Human pose images with coordinates:
○ ○ ○ ○ ○
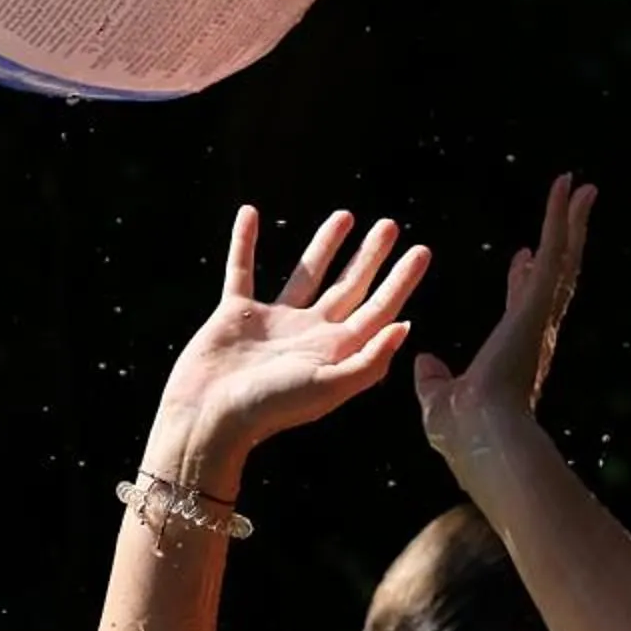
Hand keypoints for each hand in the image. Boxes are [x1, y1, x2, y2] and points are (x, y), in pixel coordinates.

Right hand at [157, 206, 428, 461]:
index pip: (378, 309)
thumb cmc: (270, 408)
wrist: (210, 417)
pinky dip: (245, 242)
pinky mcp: (236, 314)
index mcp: (336, 351)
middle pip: (349, 287)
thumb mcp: (328, 386)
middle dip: (370, 257)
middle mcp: (309, 334)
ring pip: (305, 274)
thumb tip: (404, 327)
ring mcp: (274, 322)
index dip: (401, 281)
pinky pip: (242, 269)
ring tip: (344, 216)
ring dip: (325, 246)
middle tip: (390, 225)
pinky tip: (250, 213)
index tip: (420, 251)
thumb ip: (369, 360)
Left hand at [413, 174, 595, 470]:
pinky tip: (569, 189)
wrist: (484, 438)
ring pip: (563, 257)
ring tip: (582, 187)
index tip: (522, 258)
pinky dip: (563, 218)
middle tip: (572, 214)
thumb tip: (425, 363)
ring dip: (572, 220)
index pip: (522, 308)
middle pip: (554, 276)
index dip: (523, 282)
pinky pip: (555, 250)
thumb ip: (434, 380)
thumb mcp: (438, 400)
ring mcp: (541, 316)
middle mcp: (535, 333)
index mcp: (513, 354)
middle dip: (562, 243)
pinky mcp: (539, 303)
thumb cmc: (464, 434)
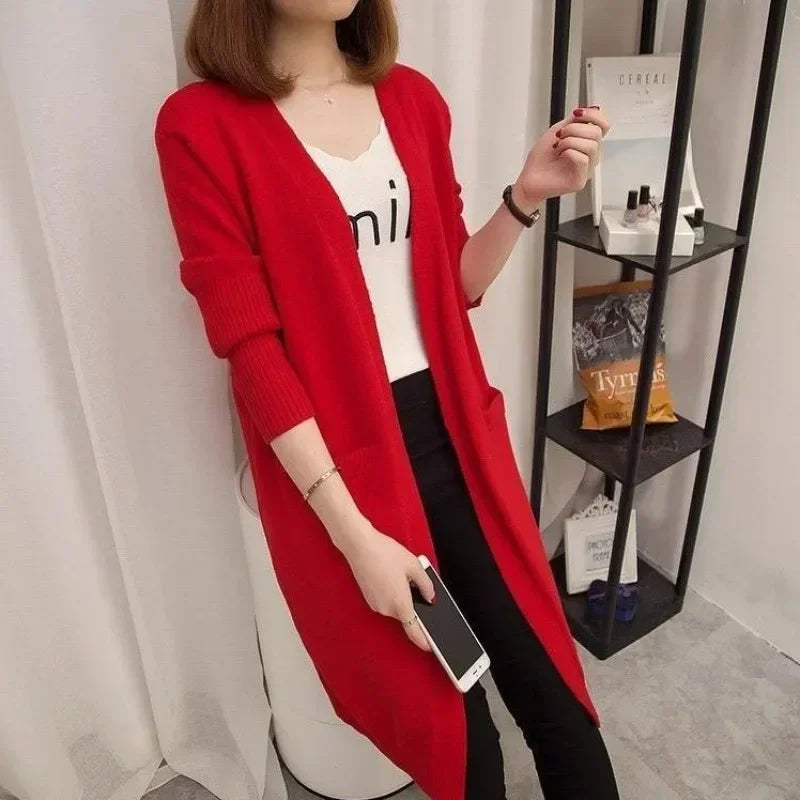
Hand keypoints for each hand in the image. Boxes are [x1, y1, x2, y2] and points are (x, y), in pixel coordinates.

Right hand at [342, 523, 435, 651]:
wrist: (360, 546)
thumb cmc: (385, 553)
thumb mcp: (414, 566)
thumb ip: (426, 585)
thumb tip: (430, 597)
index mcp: (400, 603)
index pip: (413, 631)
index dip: (424, 641)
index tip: (431, 645)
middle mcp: (386, 608)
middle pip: (405, 614)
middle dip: (412, 602)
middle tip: (413, 581)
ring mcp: (376, 604)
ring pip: (395, 606)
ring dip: (400, 595)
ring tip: (398, 572)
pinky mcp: (369, 598)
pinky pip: (386, 600)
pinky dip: (391, 592)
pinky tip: (389, 574)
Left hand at [513, 106, 610, 210]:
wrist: (528, 178)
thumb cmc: (540, 159)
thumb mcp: (557, 131)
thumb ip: (575, 120)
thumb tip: (594, 109)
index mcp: (586, 143)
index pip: (603, 125)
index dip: (593, 115)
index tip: (576, 114)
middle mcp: (589, 156)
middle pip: (597, 133)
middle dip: (574, 129)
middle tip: (559, 135)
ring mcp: (586, 169)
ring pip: (591, 146)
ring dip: (570, 141)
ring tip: (558, 147)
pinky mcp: (580, 181)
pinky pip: (582, 159)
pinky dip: (569, 153)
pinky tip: (560, 156)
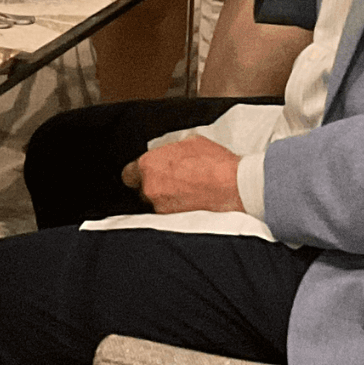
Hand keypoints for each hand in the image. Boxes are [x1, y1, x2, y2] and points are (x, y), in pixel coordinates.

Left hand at [120, 135, 246, 214]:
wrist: (236, 187)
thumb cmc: (216, 164)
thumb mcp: (190, 142)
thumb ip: (170, 149)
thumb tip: (168, 152)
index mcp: (149, 165)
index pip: (128, 174)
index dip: (138, 174)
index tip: (147, 173)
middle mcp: (150, 188)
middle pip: (142, 191)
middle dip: (154, 186)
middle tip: (173, 182)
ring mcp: (161, 208)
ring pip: (155, 204)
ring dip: (166, 200)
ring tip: (187, 193)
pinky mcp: (174, 222)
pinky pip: (168, 215)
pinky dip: (177, 210)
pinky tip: (192, 203)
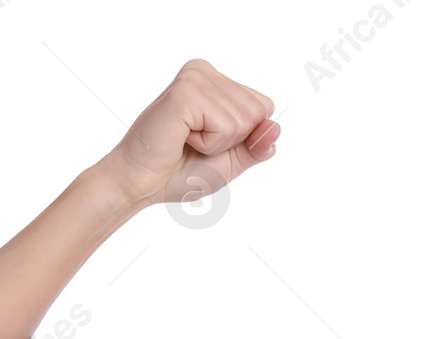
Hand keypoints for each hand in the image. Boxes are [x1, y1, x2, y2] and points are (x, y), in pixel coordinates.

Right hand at [107, 58, 278, 209]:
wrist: (142, 184)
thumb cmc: (179, 172)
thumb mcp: (231, 162)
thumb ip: (256, 146)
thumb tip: (277, 129)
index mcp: (215, 81)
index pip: (264, 107)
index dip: (245, 137)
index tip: (210, 142)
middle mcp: (205, 71)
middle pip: (258, 112)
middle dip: (233, 141)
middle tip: (195, 143)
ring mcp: (195, 78)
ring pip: (244, 120)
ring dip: (218, 144)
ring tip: (187, 140)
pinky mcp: (186, 92)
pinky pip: (226, 125)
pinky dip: (208, 144)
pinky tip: (183, 137)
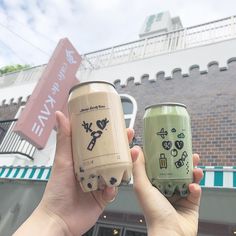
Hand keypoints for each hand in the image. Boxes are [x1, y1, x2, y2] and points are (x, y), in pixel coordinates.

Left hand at [13, 111, 133, 235]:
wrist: (59, 220)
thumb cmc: (57, 190)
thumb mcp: (62, 161)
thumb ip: (64, 138)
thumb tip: (60, 116)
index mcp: (84, 159)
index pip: (99, 142)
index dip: (109, 133)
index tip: (117, 123)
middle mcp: (93, 168)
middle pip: (112, 154)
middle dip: (122, 145)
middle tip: (130, 135)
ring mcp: (99, 182)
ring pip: (116, 170)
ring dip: (126, 162)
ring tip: (133, 154)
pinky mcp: (103, 196)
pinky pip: (113, 189)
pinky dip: (114, 187)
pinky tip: (111, 185)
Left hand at [131, 146, 202, 235]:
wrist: (170, 234)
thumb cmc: (153, 212)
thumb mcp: (142, 187)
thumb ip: (138, 168)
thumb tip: (136, 149)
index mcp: (154, 184)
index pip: (160, 166)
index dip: (166, 156)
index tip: (170, 145)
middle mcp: (166, 188)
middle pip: (176, 171)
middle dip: (184, 162)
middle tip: (189, 154)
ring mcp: (179, 195)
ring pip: (188, 179)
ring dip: (193, 172)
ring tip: (196, 167)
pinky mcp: (191, 203)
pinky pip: (195, 192)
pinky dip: (195, 188)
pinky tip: (193, 187)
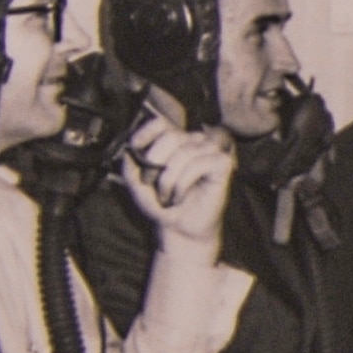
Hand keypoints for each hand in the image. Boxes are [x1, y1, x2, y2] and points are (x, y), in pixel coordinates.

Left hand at [121, 115, 234, 257]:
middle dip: (155, 161)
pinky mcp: (223, 164)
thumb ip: (130, 164)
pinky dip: (183, 183)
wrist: (180, 229)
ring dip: (169, 178)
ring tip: (166, 195)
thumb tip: (129, 150)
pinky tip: (179, 196)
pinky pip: (199, 164)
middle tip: (150, 182)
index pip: (161, 123)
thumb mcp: (137, 183)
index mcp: (174, 142)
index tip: (135, 147)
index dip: (146, 132)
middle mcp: (193, 142)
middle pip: (172, 136)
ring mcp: (210, 152)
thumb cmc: (162, 204)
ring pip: (185, 152)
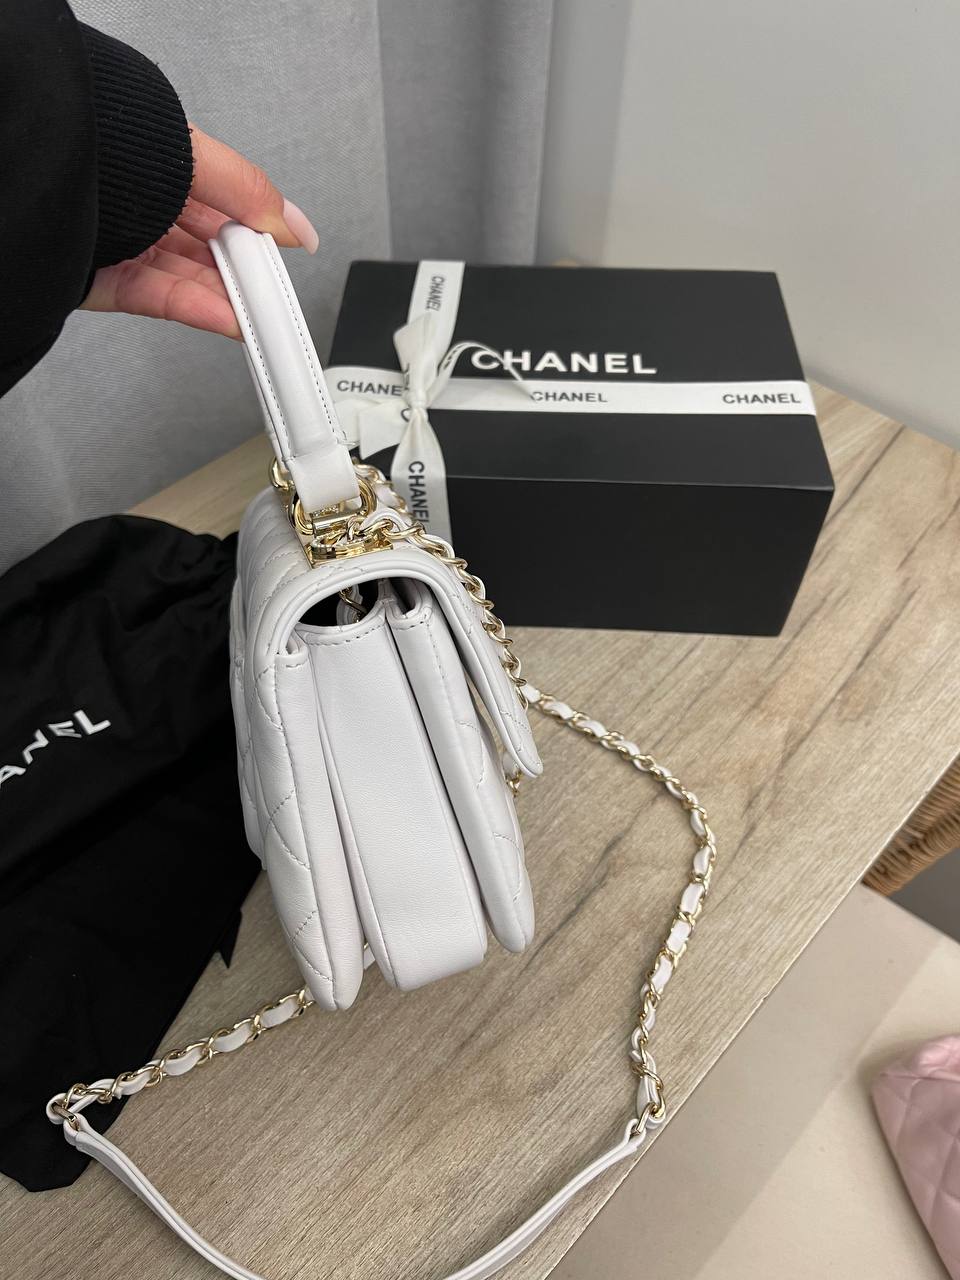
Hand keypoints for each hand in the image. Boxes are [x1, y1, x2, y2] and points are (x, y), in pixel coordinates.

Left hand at [81, 125, 318, 339]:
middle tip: (277, 291)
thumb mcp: (189, 156)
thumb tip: (292, 224)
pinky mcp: (109, 281)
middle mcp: (145, 203)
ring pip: (191, 278)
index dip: (261, 230)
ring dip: (229, 299)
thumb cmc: (98, 143)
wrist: (35, 169)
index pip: (228, 205)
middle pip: (211, 248)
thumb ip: (246, 190)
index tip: (289, 251)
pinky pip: (162, 299)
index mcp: (166, 163)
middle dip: (247, 271)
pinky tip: (229, 319)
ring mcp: (127, 244)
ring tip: (261, 316)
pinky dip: (199, 310)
○ ○ ○ ○ ○
Reproduce the entries above without change, omitting all pictures.

Hand keypoints for each hand in the image. Boxes are [x1, y1, x2, y2] and points are (x, y), in pixel coordinates.

Right hand at [157, 206, 428, 461]:
index pip: (378, 309)
thumb cmc: (270, 408)
wrist: (210, 417)
pinky dip: (245, 242)
pinky mcp: (236, 314)
index mcp: (336, 351)
middle pip: (349, 287)
thumb mcp: (328, 386)
middle dip: (370, 257)
middle mcp: (309, 334)
ring pip: (305, 274)
thumb tip: (404, 327)
ring mcp: (274, 322)
index dip: (401, 281)
pinky pip: (242, 269)
ring tip: (344, 216)
ring dip: (325, 246)
middle tip: (390, 225)
pinky tip: (250, 213)
index tip: (420, 251)
thumb ip: (369, 360)
Left hand at [413, 174, 595, 470]:
pinky tip: (569, 189)
wrist: (484, 438)
ring pip: (563, 257)
ring tip: (582, 187)
index tip: (522, 258)
pinky dip: (563, 218)
middle tip: (572, 214)
thumb tip: (425, 363)
ring dip: (572, 220)
index pip: (522, 308)
middle pip: (554, 276)
index dip: (523, 282)
pinky pip: (555, 250)
thumb ip: (434, 380)
thumb mcp: (438, 400)
ring mcp: (541, 316)
middle mcp: (535, 333)
index mcp: (513, 354)
middle dip: (562, 243)
pinky mcp: (539, 303)
thumb cmc: (464, 434)
Hand keypoints for each hand in the image. Boxes are [x1, y1, x2, y2] and points are (x, y), in pixel coordinates.

Right hand at [342, 523, 435, 651]:
wrist: (360, 546)
thumb cmc: (385, 553)
thumb mcp: (414, 566)
thumb ip: (426, 585)
thumb tip: (430, 597)
index mcp: (400, 603)
index pip: (413, 631)
index dip: (424, 641)
index tip: (431, 645)
middle mcp: (386, 608)
middle pip: (405, 614)
middle dip: (412, 602)
middle tip: (413, 581)
ring mcp: (376, 604)
ring pip: (395, 606)
ring dip: (400, 595)
ring tip: (398, 572)
pinky mcp: (369, 598)
pinky pip: (386, 600)
pinky dip: (391, 592)
pinky tip: (389, 574)
Left hand at [513, 106, 610, 210]:
wrist: (528, 178)
thumb cmc: (540, 159)
thumb mcp: (557, 131)
thumb ip: (575, 120)
thumb tip: (594, 109)
index mcp: (586, 143)
index pip: (603, 125)
index dip: (593, 115)
index tip: (576, 114)
middle mcp: (589, 156)
middle pip: (597, 133)
middle dip: (574, 129)
middle tip: (559, 135)
ring mcp: (586, 169)
ring pip: (591, 146)
ring dip: (570, 141)
ring tip: (558, 147)
pinky mcp: (580, 181)
pinky pip: (582, 159)
pinky dip: (569, 153)
pinky tip: (560, 156)
Hand keypoints for each hand in the image. Boxes are [x1, y1, x2, y2] and points are (x, y), in pixel coordinates.

Left hand at [120, 135, 246, 214]:
wrist: (236, 187)
thumb cmc: (216, 164)
thumb mcp: (190, 142)
thumb ip: (170, 149)
thumb tip: (168, 152)
index mcp: (149, 165)
index pip: (128, 174)
index dip: (138, 174)
index tip: (147, 173)
middle mcp: (150, 188)
middle pip: (142, 191)
middle dip: (154, 186)
middle tip: (173, 182)
ring mcp: (161, 208)
ring pip: (155, 204)
ring dip: (166, 200)
ring tip: (187, 193)
pinky mcp: (174, 222)
pinky pip: (168, 215)
pinky dip: (177, 210)
pinky tip: (192, 203)
Hand keypoints for each hand in the image. Boxes are [x1, y1, x2, y2] and points are (x, y), in pixel coordinates.

Right hand at [107, 58, 278, 209]:
wrist: (142, 184)
thumb cmc: (179, 172)
thumb mcp: (231, 162)
thumb ip: (256, 146)
thumb tip: (277, 129)
index mcp: (215, 81)
index pip: (264, 107)
index dip: (245, 137)
index tip: (210, 142)
middle mcp: (205, 71)
middle pip: (258, 112)
middle dip: (233, 141)
middle tip: (195, 143)
ring mcp: (195, 78)
ring pip: (244, 120)
ring dip: (218, 144)
ring tip: (187, 140)
pinky mcp: (186, 92)
pinky pip: (226, 125)
pinky dip: (208, 144)
pinky tip: (183, 137)
Hand keypoints for each hand in the image. Boxes are [x1, y1, x2, y2] and points are (x, y), in pixel coordinates.

Left hand at [13, 111, 133, 235]:
wrist: (59, 220)
thumb cmc: (57, 190)
thumb mcp: (62, 161)
thumb ip: (64, 138)
thumb tip: (60, 116)
index mcp: (84, 159)
index pip: (99, 142)
index dip: (109, 133)
index tip: (117, 123)
middle mcp: (93, 168)
middle pip: (112, 154)
middle dip: (122, 145)
middle tip: (130, 135)
ring mcp: (99, 182)
ring pip: (116, 170)
ring dip: (126, 162)
ring tip: (133, 154)
pinky mcp: (103, 196)
pinky pip: (113, 189)
pinky dip: (114, 187)
pinky tip: (111, 185)
Left hand at [131, 146, 202, 235]:
wrist: (170, 234)
thumb cmc: (153, 212)
thumb mcp: (142, 187)
thumb ip: (138, 168)
thumb tip: (136, 149)
index mcp: (154, 184)
index pip: (160, 166)
index dip: (166, 156)
index tip: (170, 145)
middle mcp: (166, 188)
middle pip: (176, 171)
middle dip: (184, 162)
middle tip: (189, 154)
ring mcp: (179, 195)
ring pip: (188, 179)
ring dip: (193, 172)
ring tip: (196, 167)
pinky mcp: (191, 203)
pinky pip: (195, 192)
pinky dip: (195, 188)
pinky tip: (193, 187)
Hand keypoints for each hand in the image. Boxes are [x1, y1, x2, y2] and points are (x, y), in pixel coordinates.

Left hand at [121, 115, 234, 257]:
middle dip: (155, 161)
pinky mcp: (223, 164)
thumb ip: (130, 164)
pinky dip: (183, 183)
wrist: (180, 229)
ring dip: (169, 178)
ring tip: (166, 195)
thumb tip: (129, 150)
pinky tip: (179, 196)
pinky pip: (199, 164)
middle tip: (150, 182)
index pip: (161, 123)
thumb mcp: (137, 183)
index mcp: (174, 142)
index tip: (135, 147)
index dip: (146, 132)
middle mcp: (193, 142)
middle pip: (172, 136)
ring mcp: (210, 152)
thumb cmc: (162, 204)
ring pip: (185, 152)
Hand keypoints for each hand in the image. Boxes are [x1, y1, x2, y2] and points are (x, y), in pixel coordinates.

Left hand at [81, 125, 318, 339]:
middle tip: (277, 291)
thumb mcp: (189, 156)
thumb tip: (292, 224)
pinky mcp: (109, 281)
middle mcp: (145, 203)
ring pip: (191, 278)
index dip: (261, 230)
ring dip: (229, 299)
thumb cmc: (98, 143)
wrist: (35, 169)
index pip: (228, 205)
middle pip: (211, 248)
thumb ip: (246, 190)
index tip: (289, 251)
pinky pip: (162, 299)
index mcp: (166, 163)
middle dip: (247, 271)
pinky tip: (229, 319)
ring mcp: (127, 244)
ring tip: (261, 316)
pinky dip: (199, 310)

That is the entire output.